- [Activity]:
Print the lines in the listing below starting at the line with "foram compreendidos pelos" and ending at the line with "wintersportbestemming.", both included. Reproduce them exactly and omit every picture.

§

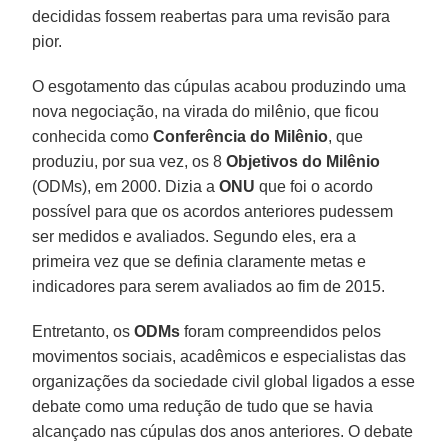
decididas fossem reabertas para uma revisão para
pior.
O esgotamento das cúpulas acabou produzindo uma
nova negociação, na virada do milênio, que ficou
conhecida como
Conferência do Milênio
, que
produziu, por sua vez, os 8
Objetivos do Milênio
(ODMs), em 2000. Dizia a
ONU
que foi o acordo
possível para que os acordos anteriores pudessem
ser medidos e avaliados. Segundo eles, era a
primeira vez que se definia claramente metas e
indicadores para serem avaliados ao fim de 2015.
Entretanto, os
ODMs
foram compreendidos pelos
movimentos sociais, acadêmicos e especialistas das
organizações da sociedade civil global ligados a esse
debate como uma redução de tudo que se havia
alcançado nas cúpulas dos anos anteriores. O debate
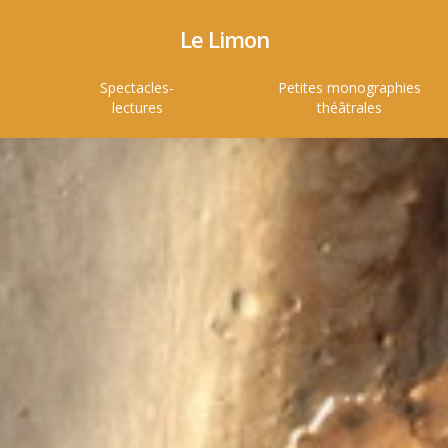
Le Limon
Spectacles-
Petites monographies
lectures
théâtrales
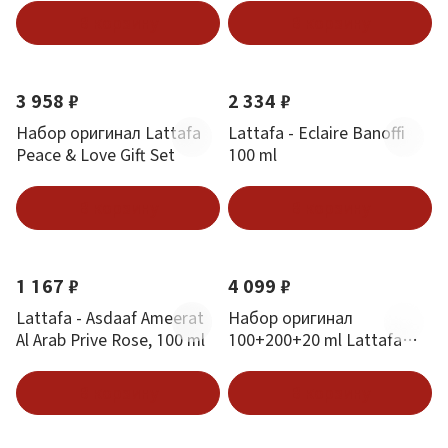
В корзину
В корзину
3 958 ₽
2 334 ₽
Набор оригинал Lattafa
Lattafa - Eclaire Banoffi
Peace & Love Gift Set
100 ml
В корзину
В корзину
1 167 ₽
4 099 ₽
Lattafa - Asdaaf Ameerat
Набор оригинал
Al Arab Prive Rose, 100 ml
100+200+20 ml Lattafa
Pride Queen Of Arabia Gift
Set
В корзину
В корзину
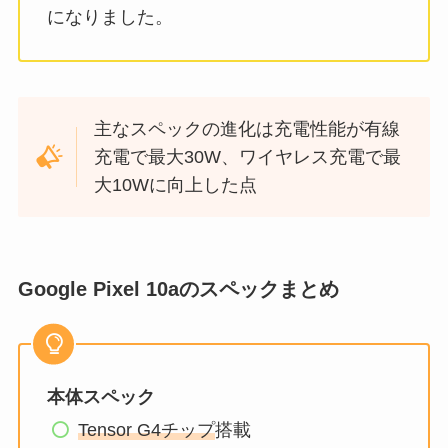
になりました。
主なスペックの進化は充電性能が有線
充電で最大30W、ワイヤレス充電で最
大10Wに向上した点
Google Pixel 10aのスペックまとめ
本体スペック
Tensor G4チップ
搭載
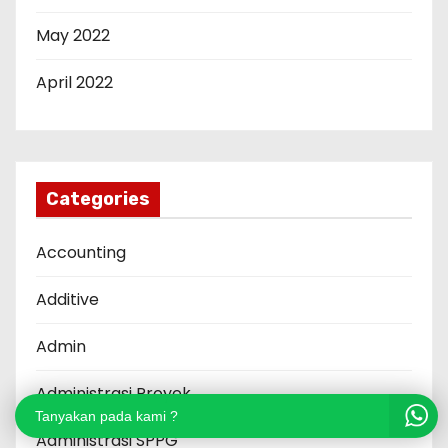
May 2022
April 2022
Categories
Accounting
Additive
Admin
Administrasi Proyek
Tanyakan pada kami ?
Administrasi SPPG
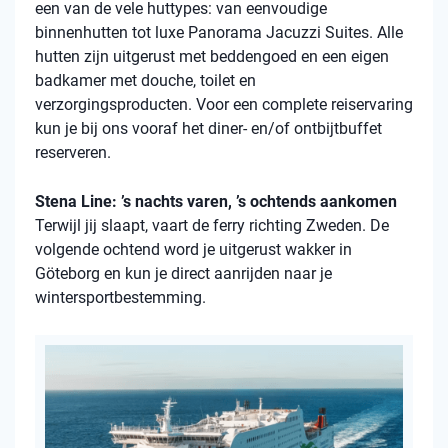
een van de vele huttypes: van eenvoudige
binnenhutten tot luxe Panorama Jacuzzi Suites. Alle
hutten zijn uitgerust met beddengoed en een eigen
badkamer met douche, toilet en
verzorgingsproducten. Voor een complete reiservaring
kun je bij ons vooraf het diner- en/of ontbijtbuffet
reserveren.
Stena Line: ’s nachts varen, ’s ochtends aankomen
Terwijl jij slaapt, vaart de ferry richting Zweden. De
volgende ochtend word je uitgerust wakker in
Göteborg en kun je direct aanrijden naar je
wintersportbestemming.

§

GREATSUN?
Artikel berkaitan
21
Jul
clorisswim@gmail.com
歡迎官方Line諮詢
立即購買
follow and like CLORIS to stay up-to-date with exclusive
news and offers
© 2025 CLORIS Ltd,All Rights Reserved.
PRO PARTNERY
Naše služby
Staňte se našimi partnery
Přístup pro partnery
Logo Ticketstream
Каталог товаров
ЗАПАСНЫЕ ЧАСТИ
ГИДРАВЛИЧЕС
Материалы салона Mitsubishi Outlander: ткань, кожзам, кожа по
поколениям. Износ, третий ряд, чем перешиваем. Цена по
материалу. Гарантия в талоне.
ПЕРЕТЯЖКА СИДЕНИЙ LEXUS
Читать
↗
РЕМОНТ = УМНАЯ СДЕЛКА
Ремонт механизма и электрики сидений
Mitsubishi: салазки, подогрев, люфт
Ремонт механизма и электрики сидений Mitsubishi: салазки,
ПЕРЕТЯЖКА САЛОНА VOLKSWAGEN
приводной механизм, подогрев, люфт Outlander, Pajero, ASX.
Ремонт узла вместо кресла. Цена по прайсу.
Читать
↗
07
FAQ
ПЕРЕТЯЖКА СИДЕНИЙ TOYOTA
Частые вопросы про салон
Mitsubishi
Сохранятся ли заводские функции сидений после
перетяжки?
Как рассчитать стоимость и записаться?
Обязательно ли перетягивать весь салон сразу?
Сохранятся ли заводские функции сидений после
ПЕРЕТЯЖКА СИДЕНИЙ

§

- [Reply]:
foram compreendidos pelos
movimentos sociais, acadêmicos e especialistas das
organizações da sociedade civil global ligados a esse
debate como uma redução de tudo que se havia
alcançado nas cúpulas dos anos anteriores. O debate
Le Limon
Spectacles-
Petites monographies
lectures
théâtrales
В корзину
В корзину
3 958 ₽
2 334 ₽
Набор оригинал Lattafa
Lattafa - Eclaire Banoffi
Peace & Love Gift Set
100 ml
В корзину
В корзину
1 167 ₽
4 099 ₽
Lattafa - Asdaaf Ameerat
Набор оригинал
Al Arab Prive Rose, 100 ml
100+200+20 ml Lattafa
Pride Queen Of Arabia Gift
Set
В корзину
В корзину
になりました。
主なスペックの進化は充電性能が有線
充電で最大30W、ワイヤレス充電で最
大10Wに向上した点
Google Pixel 10aのスペックまとめ
本体スペック
Tensor G4チップ
搭載
May 2022
April 2022
Categories
Accounting
Additive
Admin
Administrasi Proyek
Tanyakan pada kami ?
Administrasi SPPG
een van de vele huttypes: van eenvoudige
binnenhutten tot luxe Panorama Jacuzzi Suites. Alle
hutten zijn uitgerust met beddengoed en een eigen
badkamer met douche, toilet en
verzorgingsproducten. Voor een complete reiservaring
kun je bij ons vooraf het diner- en/of ontbijtbuffet
reserveren.
Stena Line: ’s nachts varen, ’s ochtends aankomen
Terwijl jij slaapt, vaart de ferry richting Zweden. De
volgende ochtend word je uitgerust wakker in
Göteborg en kun je direct aanrijden naar je
wintersportbestemming.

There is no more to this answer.